Start of Block

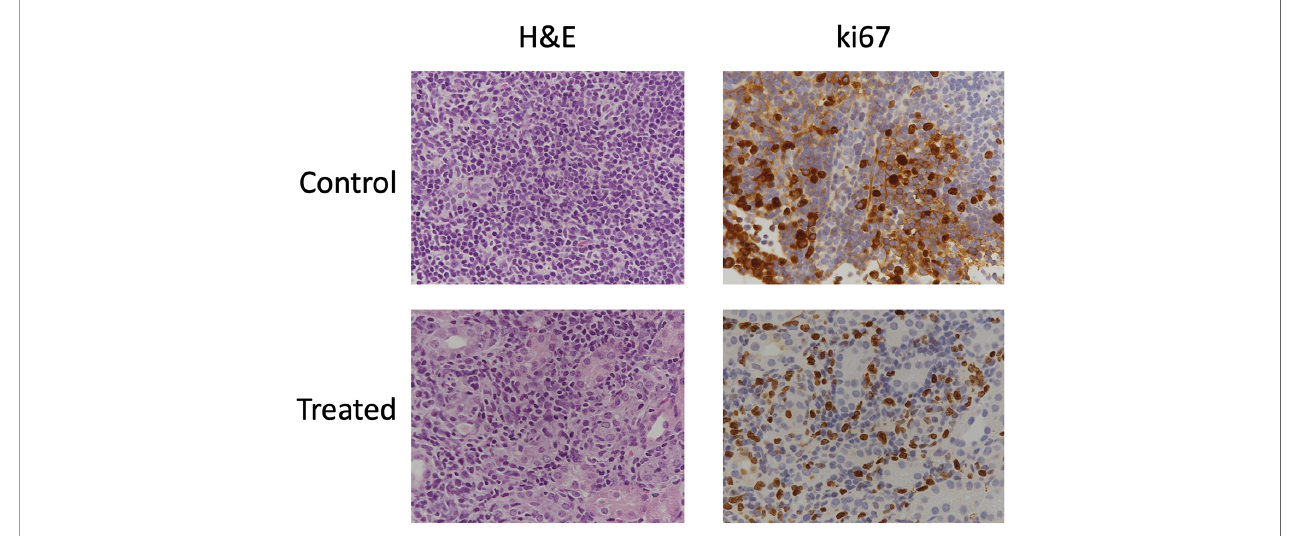
FIGURE 7 | Immunohistochemical stains of cellularity (H&E) and proliferation (Ki67) in solid lesions in control and treated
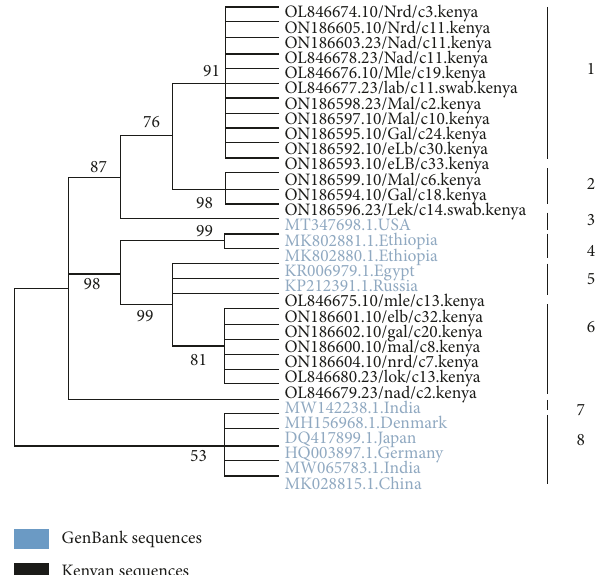
Figure 2: A phylogenetic tree based on the kmt1 gene was inferred by using the maximum likelihood method and Tamura–Nei model. The tree obtained by neighbor-join and BioNJ algorithms to a matrix of pairwise distances estimated using the Tamura–Nei model. Phylogeny was tested with 1000 bootstrap replications. Evolutionary analyses were conducted in MEGA X version 10.1 software. Numbers indicate clades. Bootstraps are shown at the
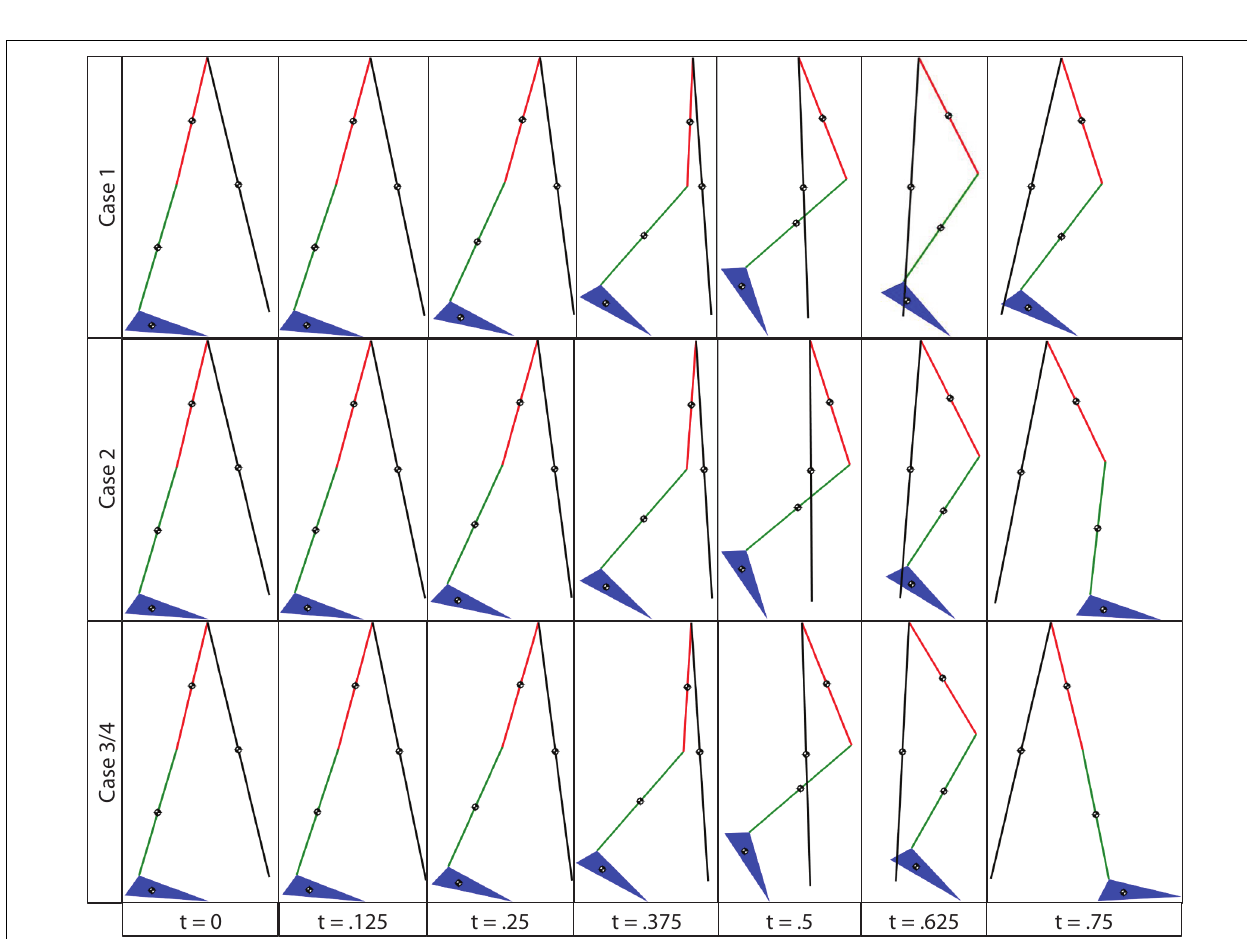
FIGURE 10 | The gait sequence for the four cases, a step length of 0.4m with a step duration of 0.75s was used . Since the errors for the third and fourth cases are so close their gait sequences look identical.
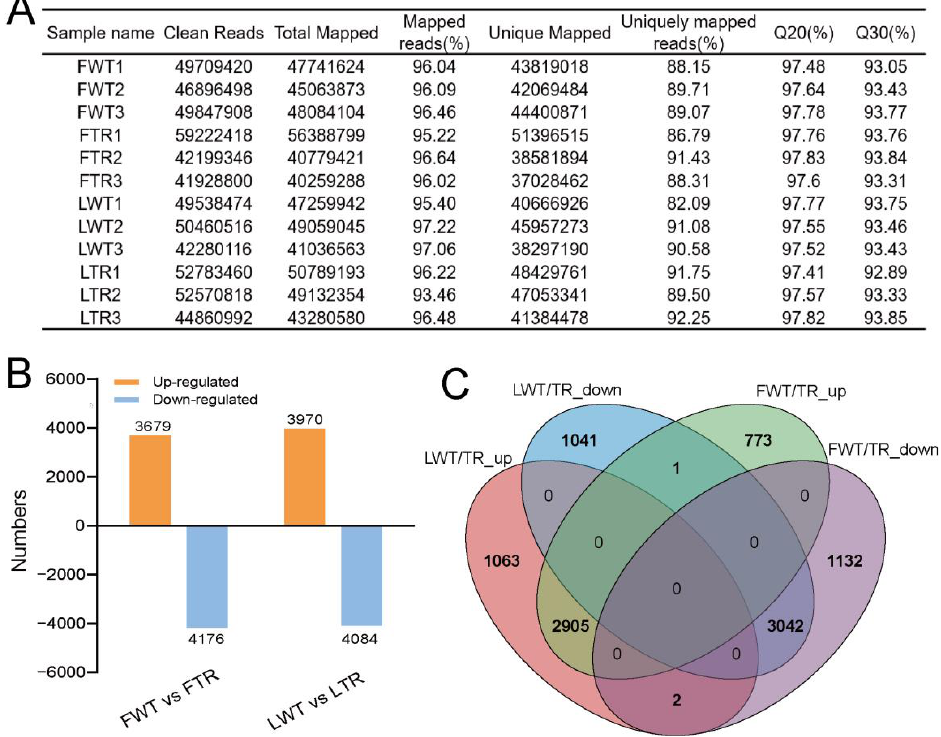
Figure 4. Statistical summary of flax transcriptomes. ( A ) Digest of data generated in flax transcrip- tome sequencing. ( B ) The number of upregulated (orange) and downregulated (blue) DEGs be- tween each comparison. ( C ) Venn diagram showing the number of shared upregulated and down- regulated DEGs among the two varieties. FWT, water treatment Fanni; FTR, NaCl stress-treated Fanni; LWT, water treatment Longya10; LTR, NaCl stress-treated Longya10.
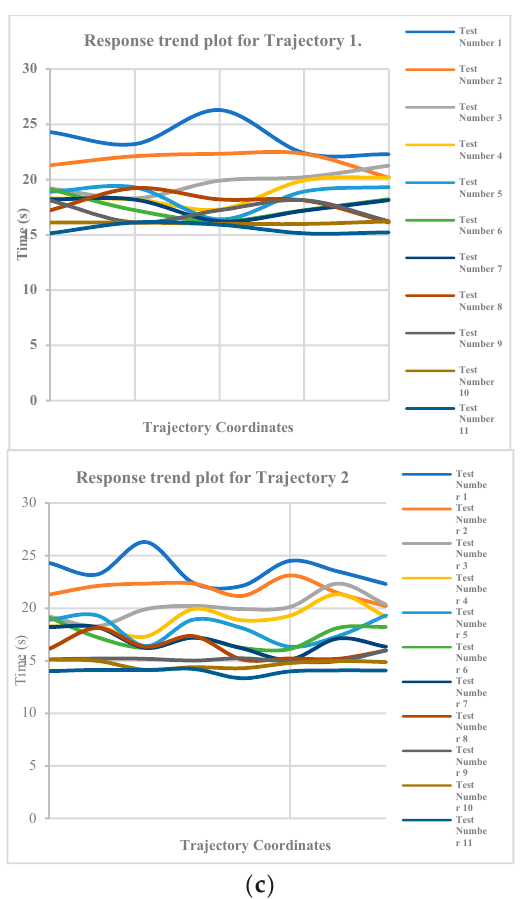
Figure 19. ( a ) Point-to-point trajectories (Trajectory 1 and Trajectory 2), ( b ) The time and the number of penalties (Trajectory 1 and Trajectory 2) and ( c ) Plot of trend response for each trajectory (Trajectory 1 and Trajectory 2).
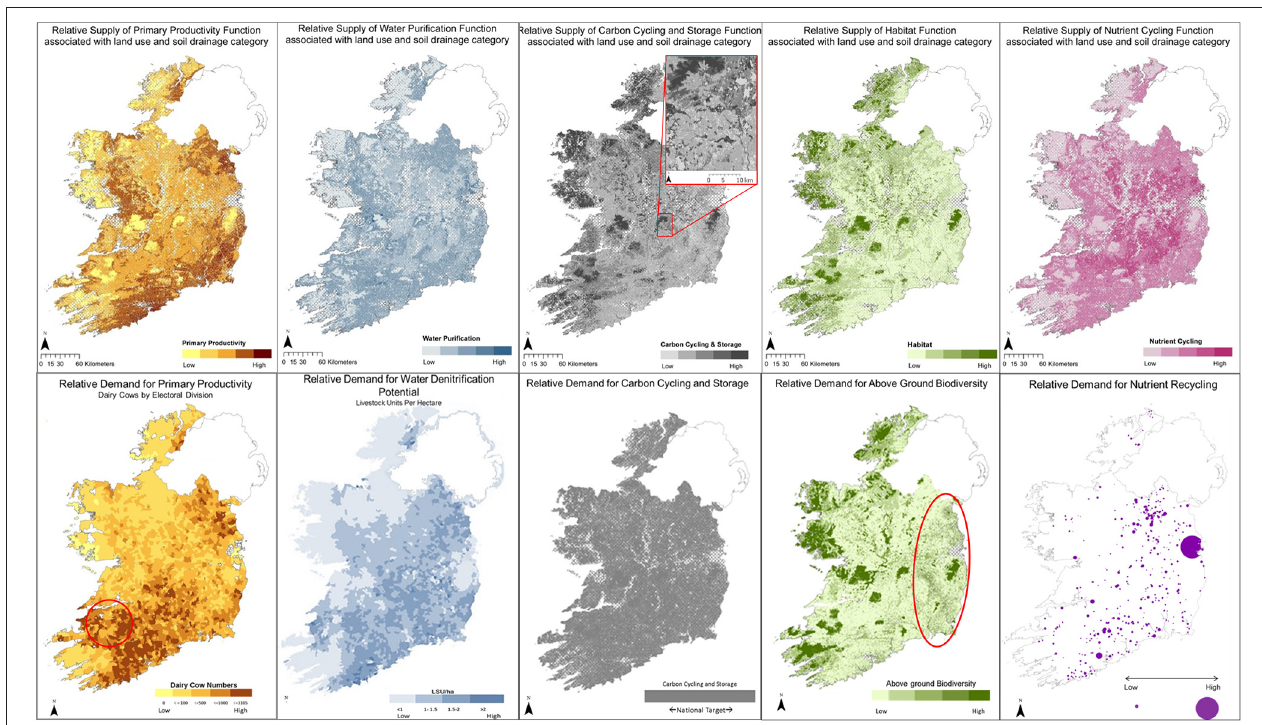
FIGURE 5 | Indicative maps of the normalized supply (top row) and demand (bottom row) for the five soil functions, from left to right: primary productivity, water purification, carbon sequestration, biodiversity, nutrient cycling. The red circle and oval indicate areas, discussed in the text, where the demand for primary productivity and biodiversity, respectively, may exceed the current supply of these two functions.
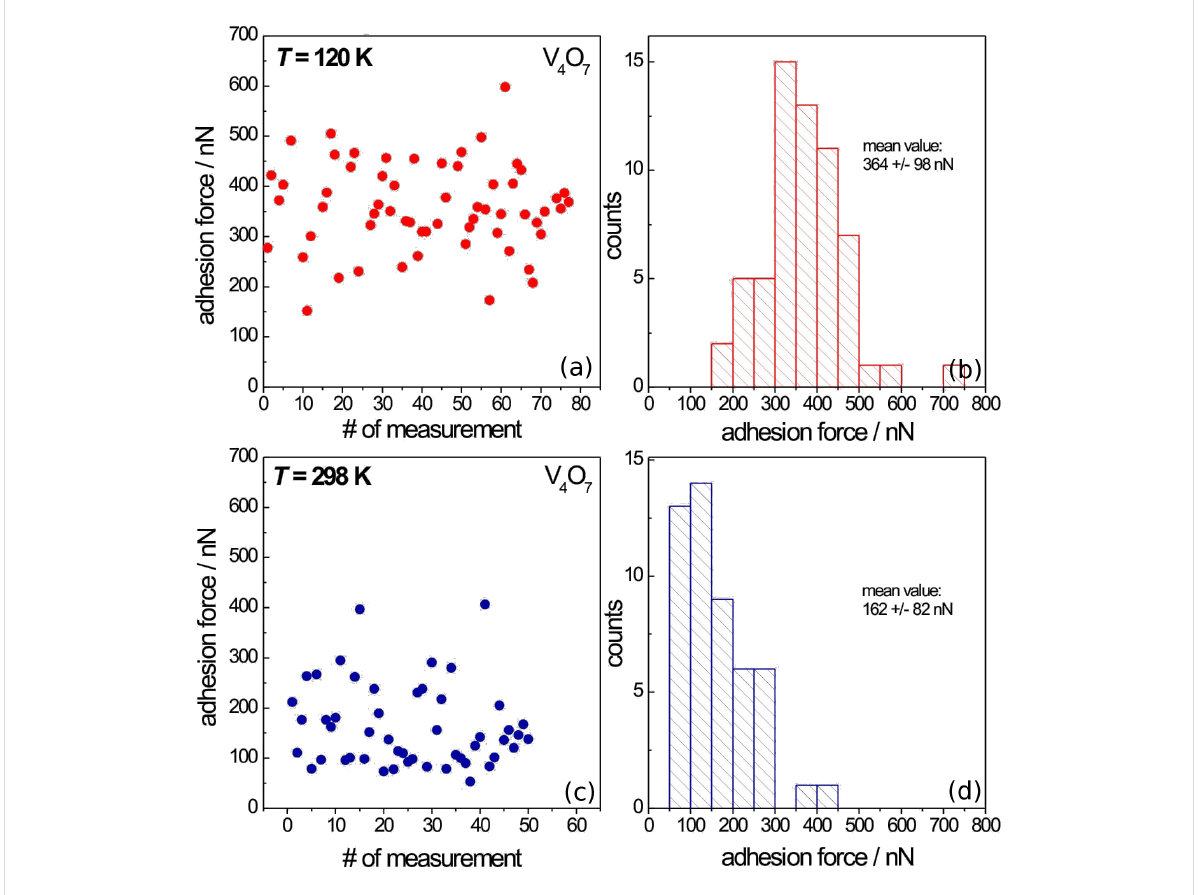
Figure 4: Statistical analysis of the adhesion forces acquired at the V 4 O 7 cleavage plane at (a, b) 120 K and (c, d) 298 K. Displayed are (a, c) the sequences of data points acquired at different surface spots and (b, d) the normalized frequency distributions. The numbers given are the data aver- ages and their standard deviations.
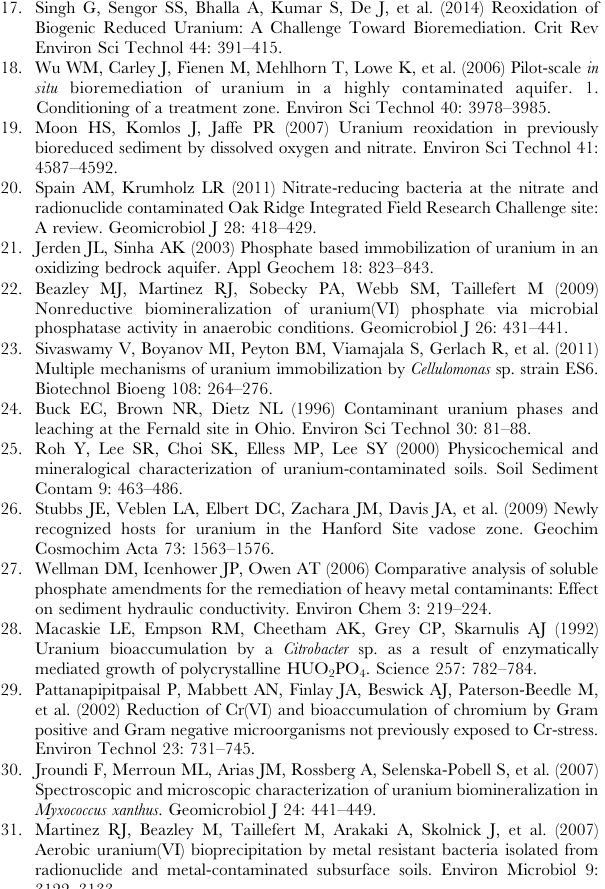
Figure S1 Venn diagram of OTUs enriched in multiple treatments. (A) Archaeal and (B) bacterial OTUs detected in one or more of the organophosphate-amended treatments. Only OTUs that had a 2-fold or greater increase in fluorescence for each respective treatment were used for comparisons. Figure S2 Thermodynamic modeling of P and Ca in the absence of U(VI) as a function of pH. ORFRC Area 2 groundwater concentrations of dissolved ions (GW-836 monitoring well), U(VI)= 4.5 m M, and Ca 2 + = 4.85 mM were used to model the distribution of PO 43 2 species with (A) PO 43 2 = 500 m M, (B)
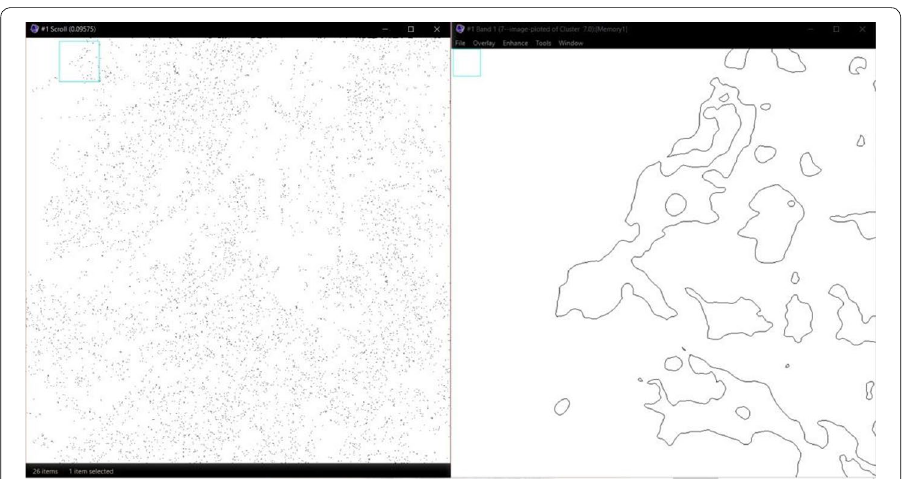
Fig. 10 Highlighting the boundaries of Cluster No. 7 in 8k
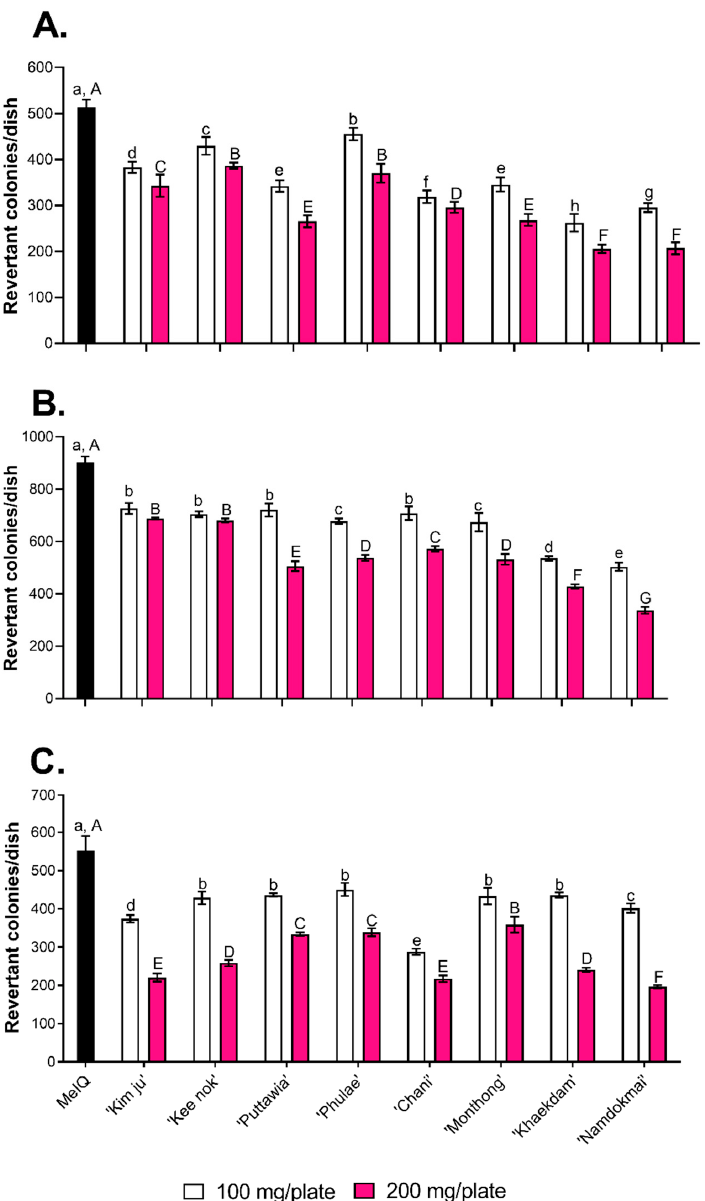
Figure 1. Effect of the eight fruit extracts on inhibition of chemical-mediated DNA mutation deter- mined by TA98 in the presence of S9 mix. ( A ) Inhibition against 3-amino-1,4 dimethyl-5H-pyrido[4,3 b]indole (Trp-P1), ( B ) Inhibition against 3-amino-1-methyl-5H-pyrido[4.3-b]indole (Trp-P2), and ( C ) Inhibition against 2-amino-3,4-dimethylimidazo[4,5-ƒ]quinoline (MeIQ). Different small letters indicate significant differences ( p < 0.05) among fruit extracts at 100 mg/plate compared to each positive control, while different capital letters indicate significant differences ( p < 0.05) among fruit extracts at 200 mg/plate compared to each positive control. Error bars represent standard deviations (SD) from the four experiments.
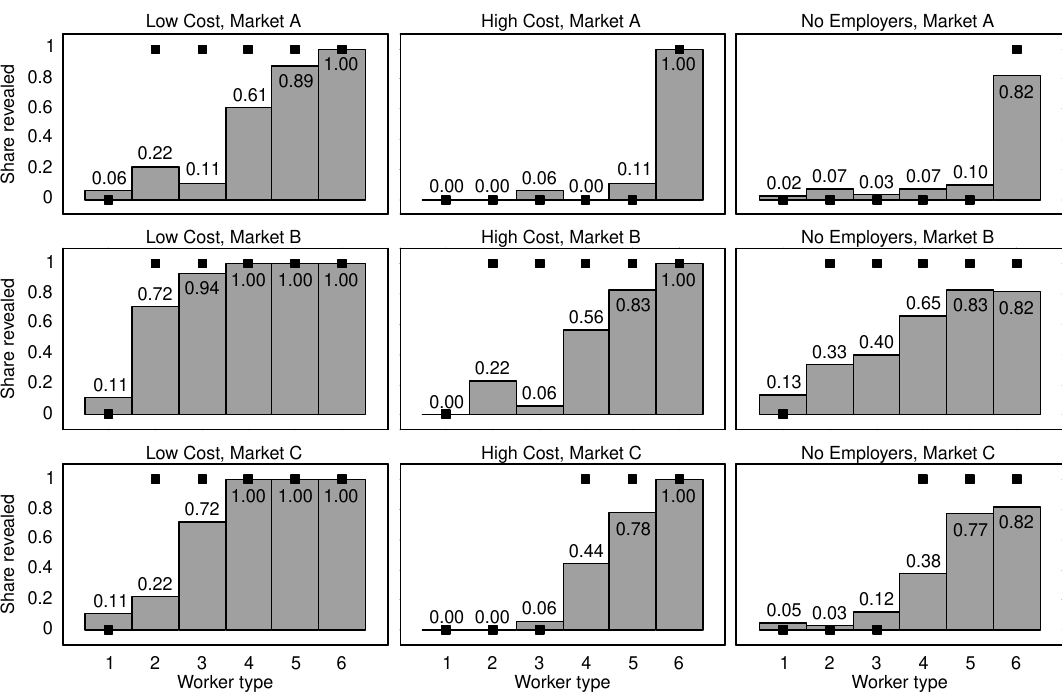
Figure 2. Workers’ decisions dependent on worker types across all markets and treatments. The black markers indicate the corresponding equilibrium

End of Block

* **Work instructions**
Make a copy of each line in the records above that has the word "data".

* **Task output**
Figure 4. Statistical summary of flax transcriptomes. ( A ) Digest of data generated in flax transcrip- tome sequencing. ( B ) The number of upregulated (orange) and downregulated (blue) DEGs be- tween each comparison. ( C ) Venn diagram showing the number of shared upregulated and down- regulated DEGs among the two varieties. FWT, water treatment Fanni; FTR, NaCl stress-treated Fanni; LWT, water treatment Longya10; LTR, NaCl stress-treated Longya10.
Figure 4: Statistical analysis of the adhesion forces acquired at the V 4 O 7 cleavage plane at (a, b) 120 K and (c, d) 298 K. Displayed are (a, c) the sequences of data points acquired at different surface spots and (b, d) the normalized frequency distributions. The numbers given are the data aver- ages and their standard deviations.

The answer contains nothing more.